Die vereinnahmende Persönlichkeit Picassos zog mich derart in ihren Bann, dass ich mich von einem bestimmten Augenblick an nur noch mit ihm beschäftigen wollte und mir alle anderen Persönlichkeiten gleichgültig wurden. Ich muss gestehen, dass eine Ausstellung von Perejaume im Jahr 1980 dieses ursprüngliche Vorhaben brach, das ich als unverrückbar angesehen hatte. Vor diesem Werk aber sagte ich mir: „Das ist etwas Ernsthaftes.“ Ich hatte zu diesem Zeitpunkt noch die Möglichkeit, die Werke dieses großen Künstlers von seinen Anfängen an zu erwerben, was ich dann auch tat. Ich habe es niemals bereut.

Fünfzehn Jahre später verführte mich die Persönlichkeit Pepe Yagües’ auf ähnliche Weise und erneut hatte ich die Gelegenheit, einige seiner Arbeiten in die Sammlung einzugliedern.

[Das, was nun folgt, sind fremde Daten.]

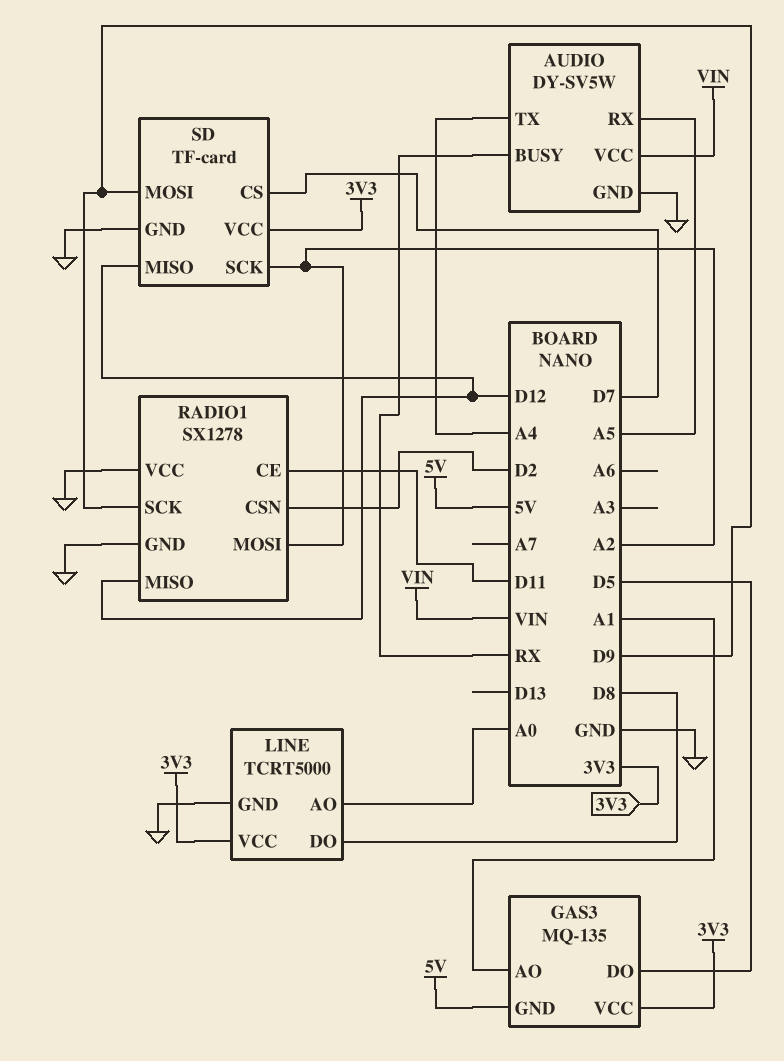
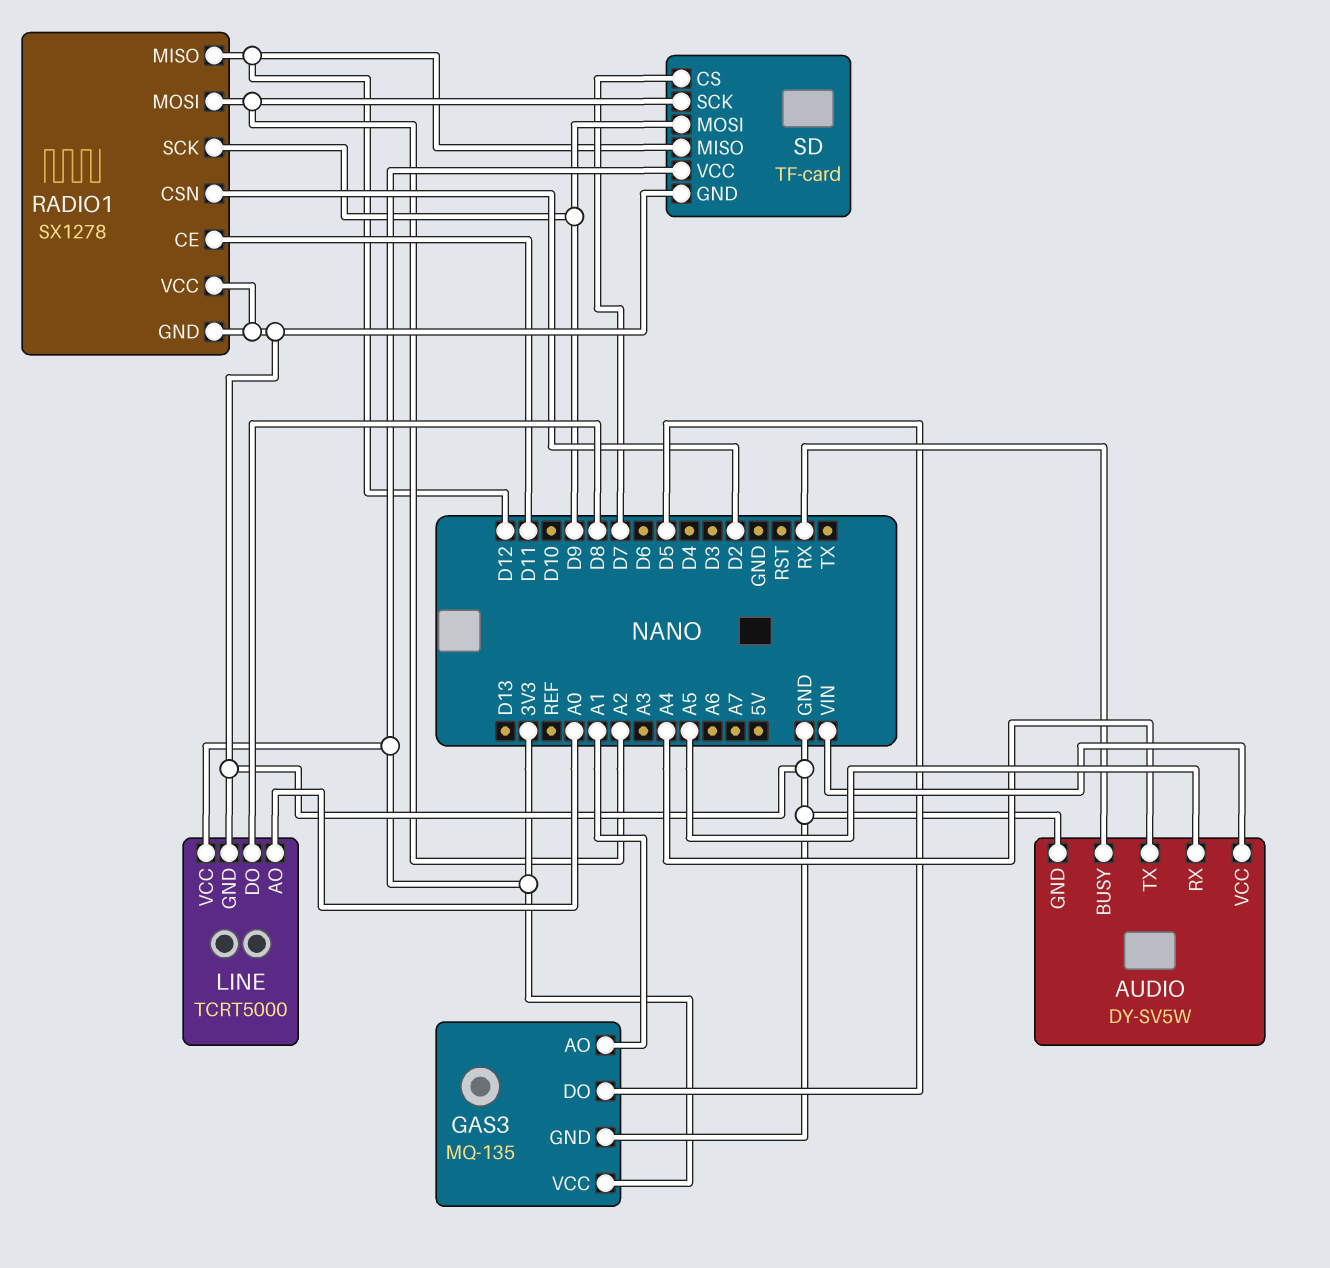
GAS3 pin GND: 5V -> GND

Aber bei Abenteuern dieser Art bleibt immer etwas zurück, das man nicht in die Tat umsetzen konnte – ich zweifle, ob die Zufriedenheit jemals vollkommen sein wird.

Die Gesamtheit der Werke Picassos in der Stiftung erstreckt sich über verschiedene Epochen und ihre Stile und Techniken sind sehr verschieden. Damit möchte ich sagen, dass wir beim Erwerb der Kunstwerke – neben unseren wirtschaftlichen Grenzen – keinerlei einschränkende Kriterien angewendet haben; ganz im Gegenteil. Ich war schon immer der Ansicht, dass die Vielgestaltigkeit die wichtigste Eigenschaft von Picasso ist. Andererseits verstehe und hoffe ich aber, dass diese Sammlung trotz ihrer Beschränktheit im Besucher oder Zuschauer die erste – und wichtigste – Reaktion hervorruft, die Picasso verursachen kann, ja soll: eine Mischung aus Bewunderung, Überraschung und einem gewissen Rauschzustand. Das Schaffen Picassos betrachten und sein Werk entdecken - das sollte stets eine gesunde Euphorie auslösen, denn Picasso ist, vor allem anderen, lebendig. Abhängig von jedem einzelnen Betrachter kommt später das mehr oder weniger ausgeprägte Interesse hinzu, ihn näher kennen zu lernen und seine Geheimnisse und Rätsel zu erklären und zu ordnen. Der erste Schritt zu dieser Ordnung ist die Auszeichnung jedes Werks und die chronologische Organisation im Generalkatalog der Stiftung. Hoffentlich weckt dieses Angebot im Besucher oder im interessierten Amateur das Interesse, mehr zu wissen und die Kenntnisse über Picasso zu vertiefen. Am Anfang sollten auf jeden Fall diese Faszination und der Enthusiasmus stehen, denn ohne diese Grundvoraussetzung ist es praktisch unmöglich, sich im Geflecht seines überreichen Werks zurechtzufinden. Wir haben versucht, den Saal mit den Werken Picassos nach diesem Prinzip auszurichten, damit er beim Publikum eine solche gesunde Reaktion der Faszination hervorrufen möge. Daher haben wir nicht gezögert, Epochen, Stile und Techniken zu kombinieren und zu vermischen und haben einige Fotografien des Künstlers beigefügt, denn in der Kunst sind Leben und Werk untrennbar.

Nach einer jahrelangen Pilgerreise durch viele Orte Kataloniens – um nicht zu sagen, durch ganz Katalonien – habe ich schließlich bei der Provinzialverwaltung Barcelona und in Caldes d’Estrac die Aufnahme gefunden, welche die Doppelsammlung meines Erachtens verdient.